**WHAT YOU ARE ASKED TO DO:** Among the entries beneath this sentence, how many lines include the word "down"? Only the number is wanted.

[Stored data]
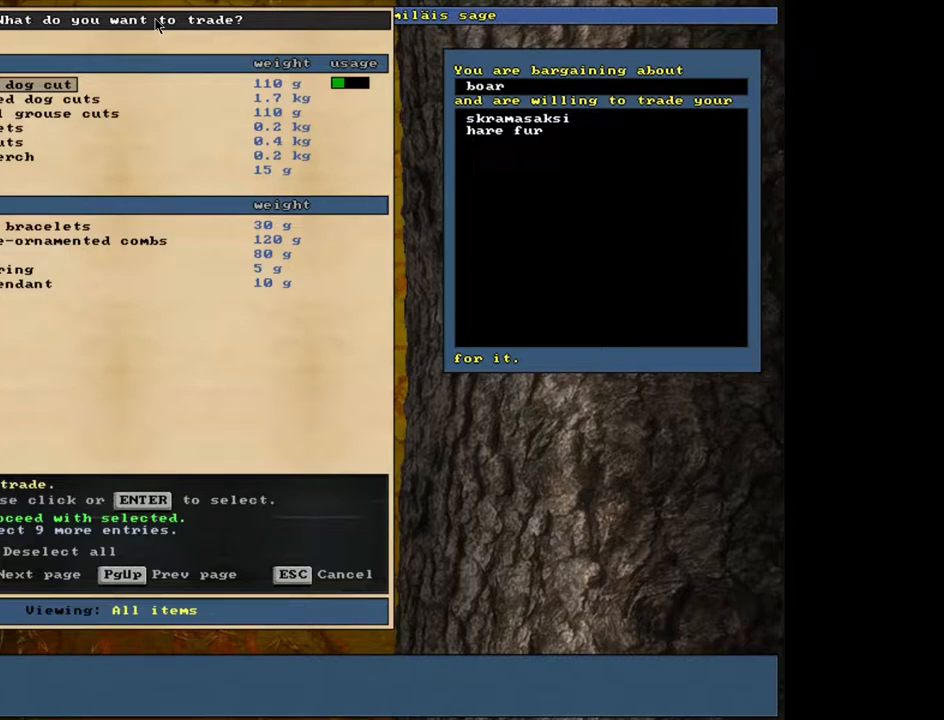
{"keys": [], "mouse": [], "events": [[367, "down", "down"], [467, "down", "up"]]}
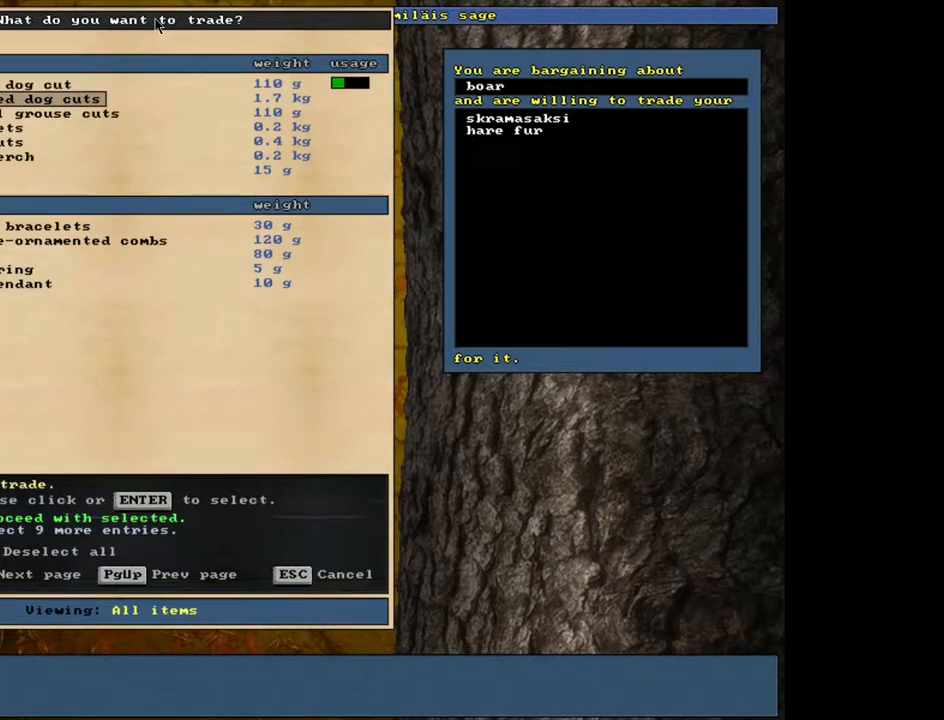
{"keys": [], "mouse": [], "events": [[33, "down", "down"], [100, "down", "up"], [217, "down", "down"], [267, "down", "up"], [367, "down", "down"], [450, "down", "up"]]}
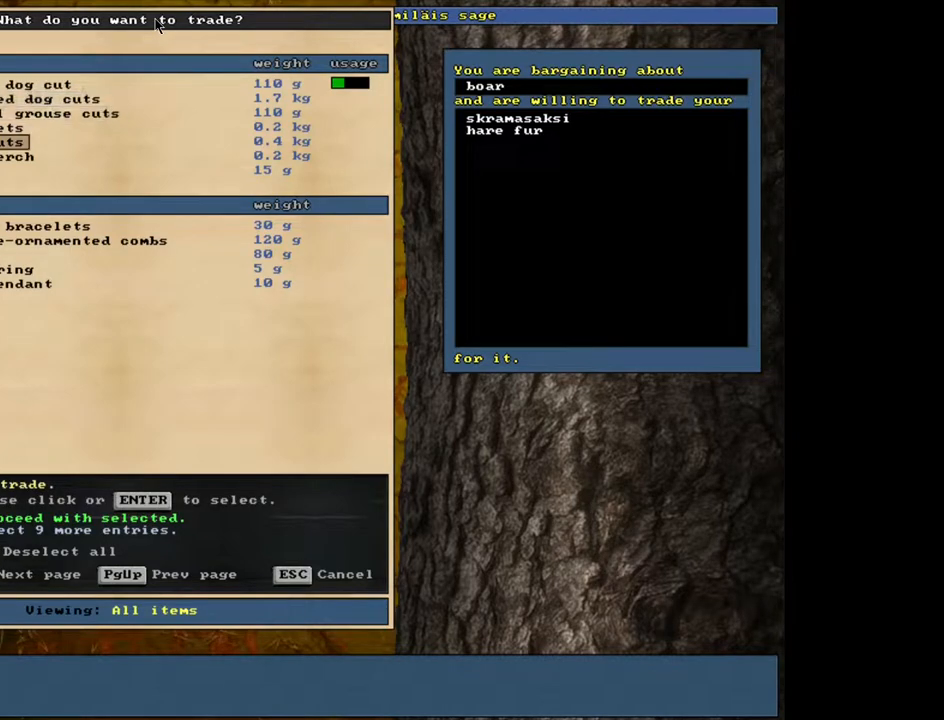
{"keys": [], "mouse": [], "events": [[50, "down", "down"], [167, "down", "up"], [233, "down", "down"], [317, "down", "up"]]}
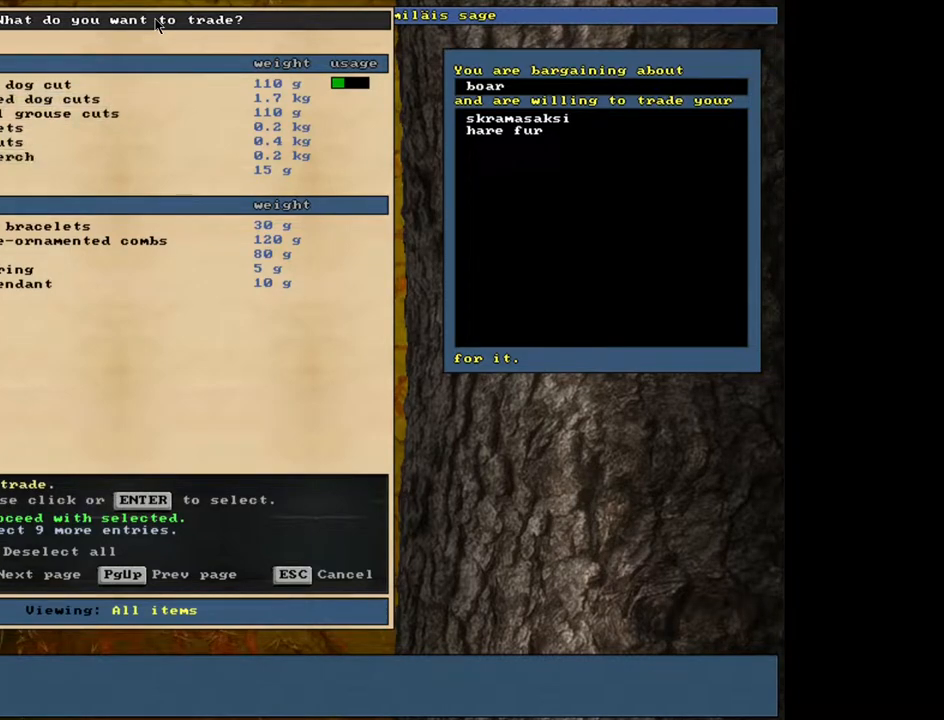
{"keys": [], "mouse": [], "events": [[217, "up", "down"], [283, "up", "up"]]}
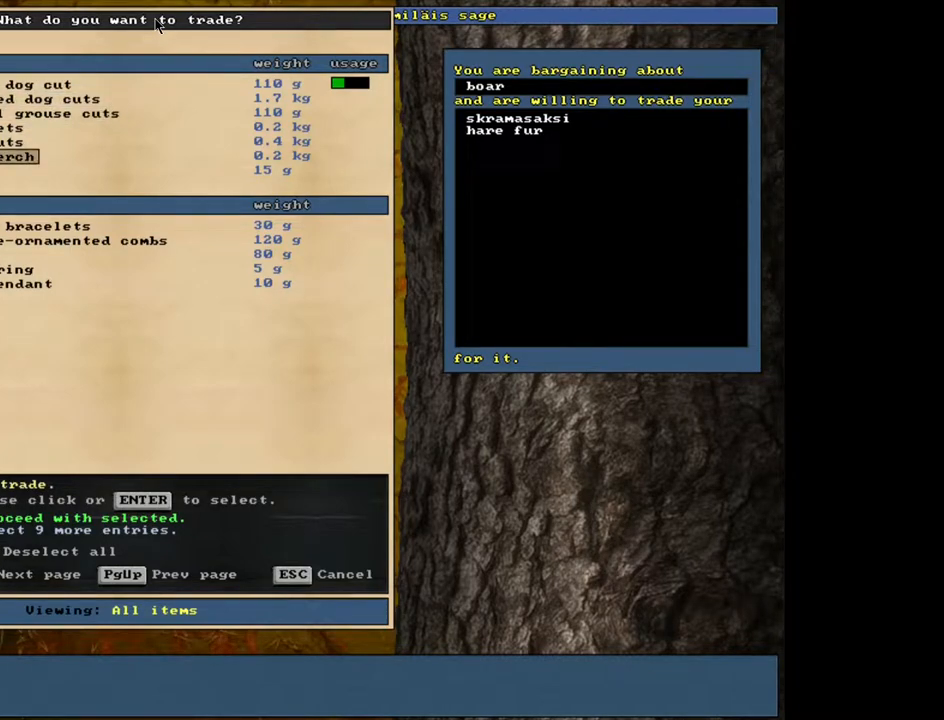
{"keys": [], "mouse": [], "events": [[217, "up", "down"], [317, "up", "up"]]}
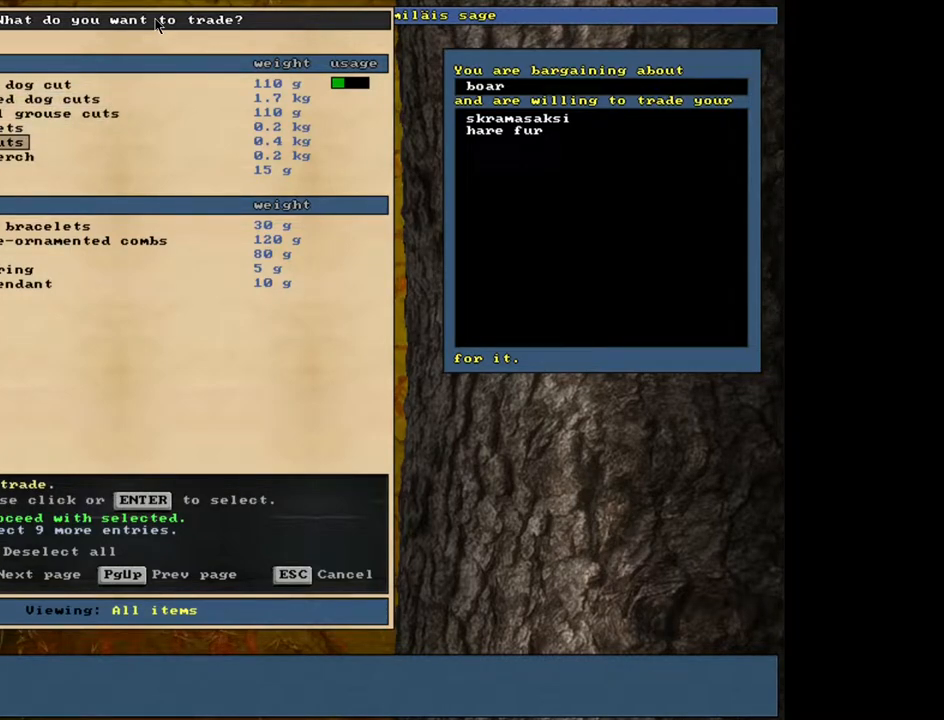
{"keys": ["1"], "mouse": [], "events": [[150, "return", "down"], [250, "return", "up"], [400, "1", "down"]]}
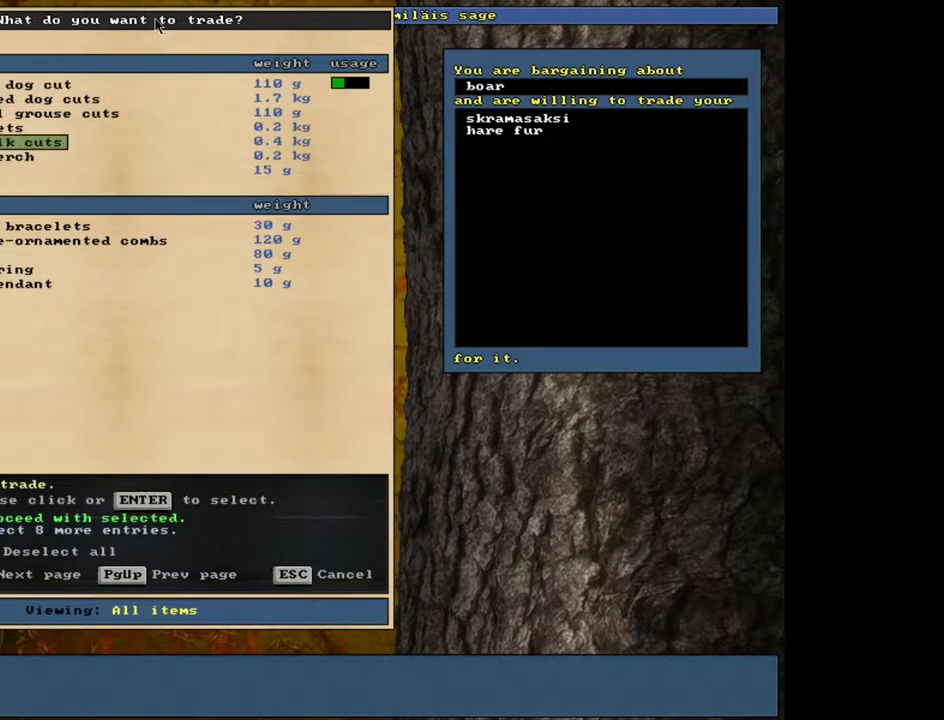
{"keys": [], "mouse": [], "events": [[17, "1", "up"], [167, "space", "down"], [300, "space", "up"]]}
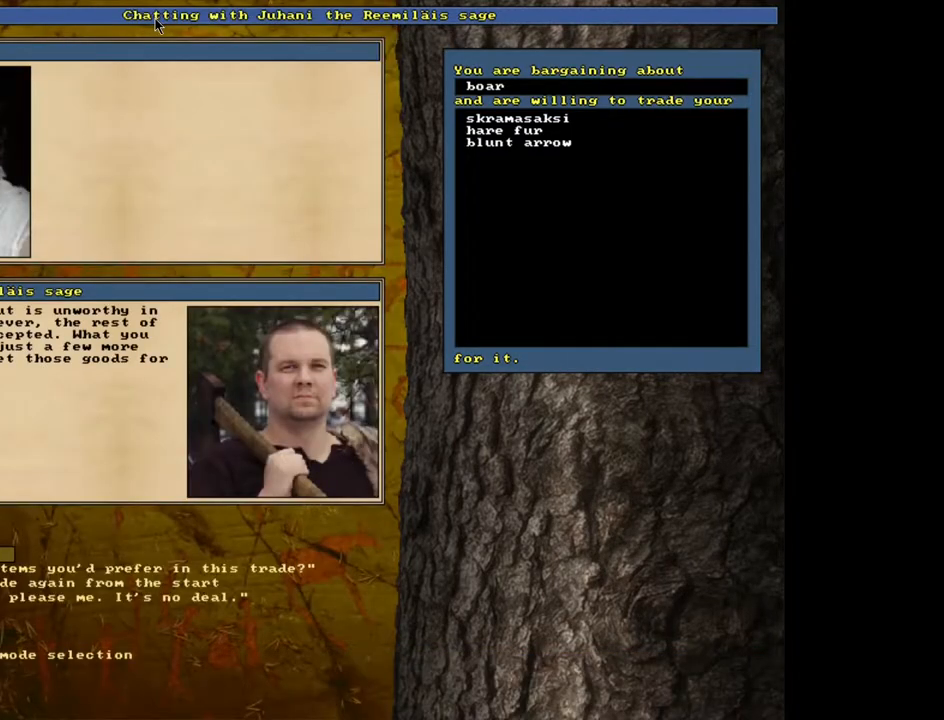
{"keys": [], "mouse": [], "events": []}
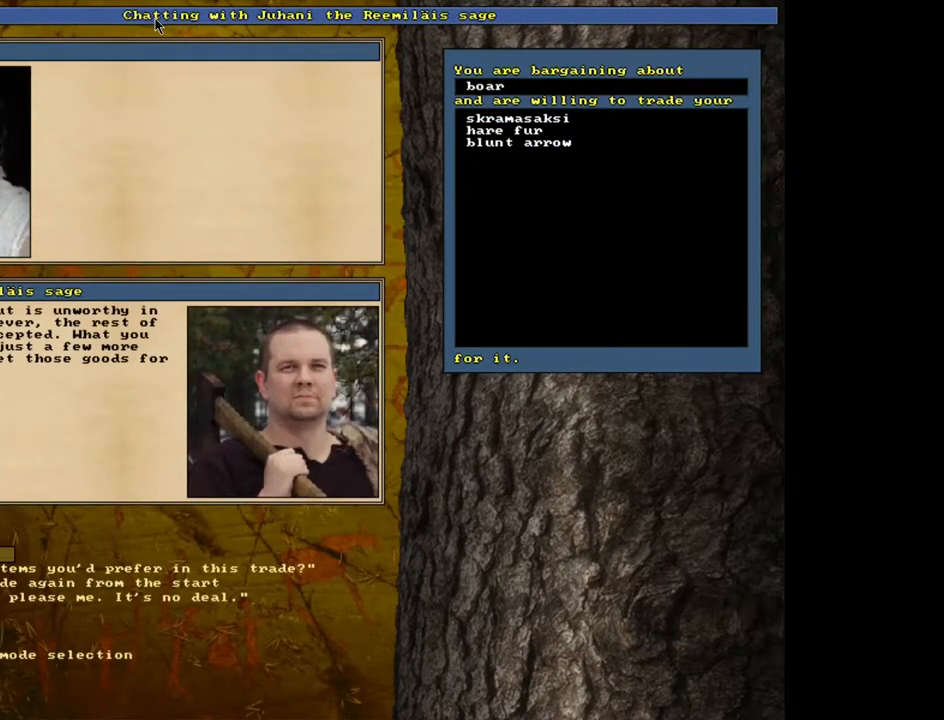
{"keys": [], "mouse": [], "events": []}
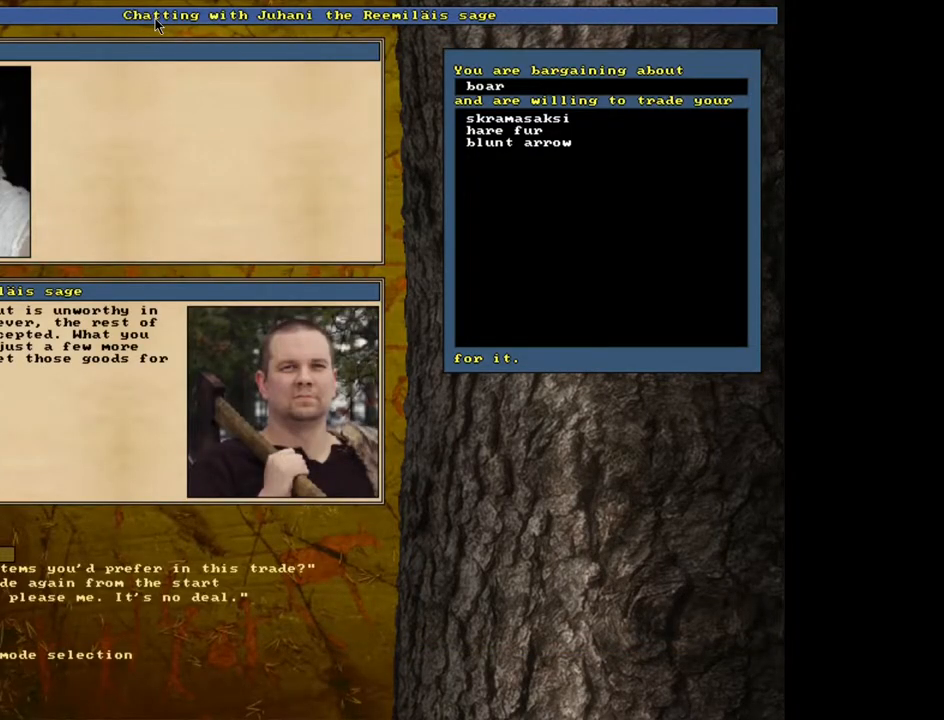
{"keys": [], "mouse": [], "events": [[400, "return", "down"], [483, "return", "up"]]}
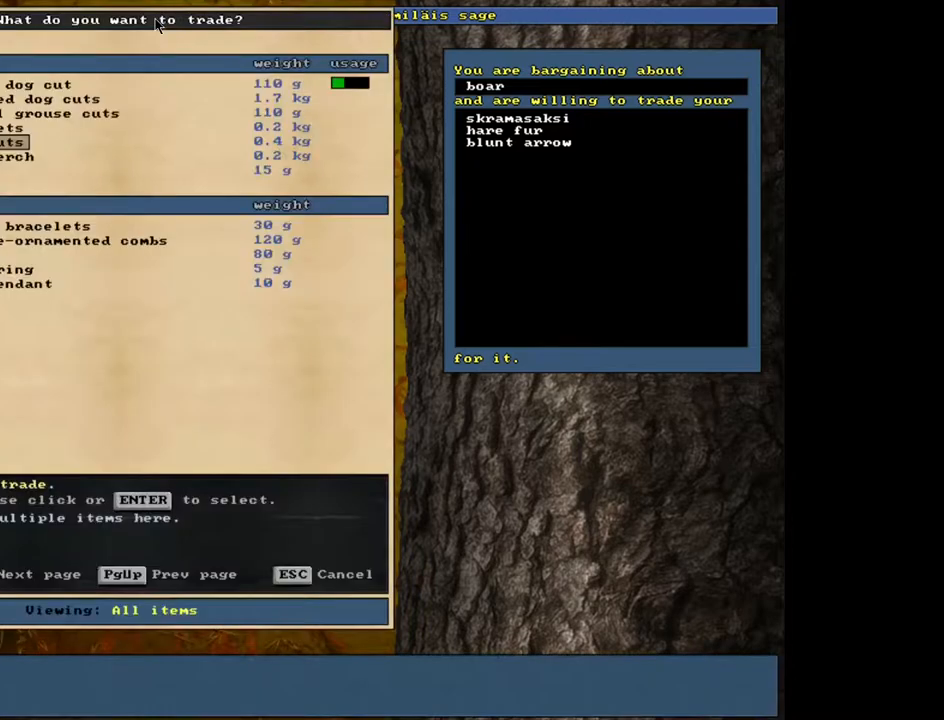
{"keys": [], "mouse": [], "events": []}
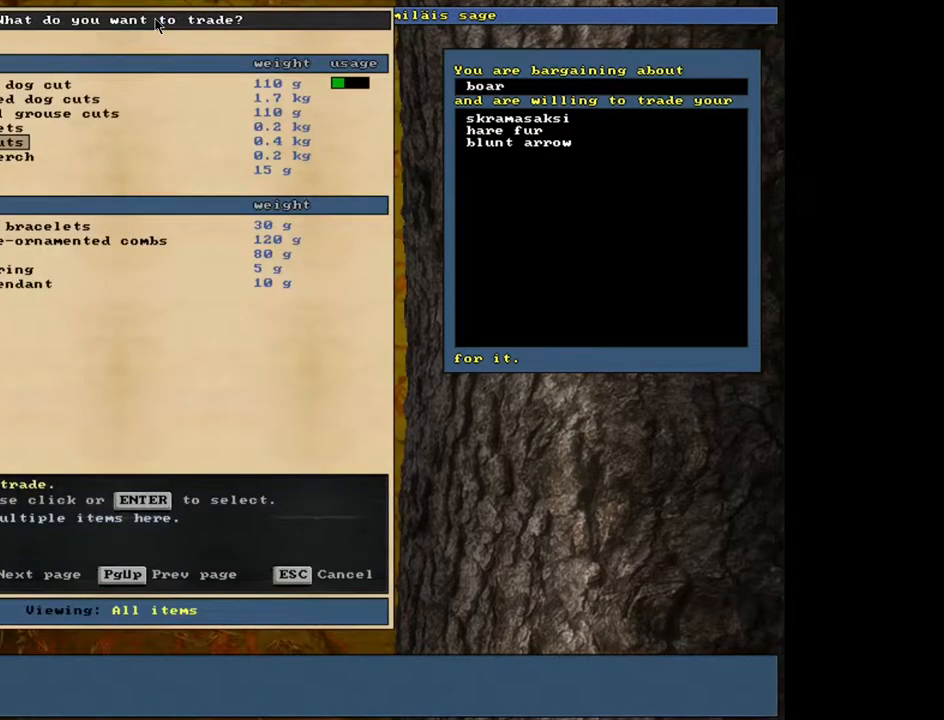
{"keys": ["space"], "mouse": [], "events": [[117, "return", "down"], [200, "2", "down"], [200, "return", "up"], [317, "2", "up"], [400, "space", "down"]]}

**EXPECTED OUTPUT:** 9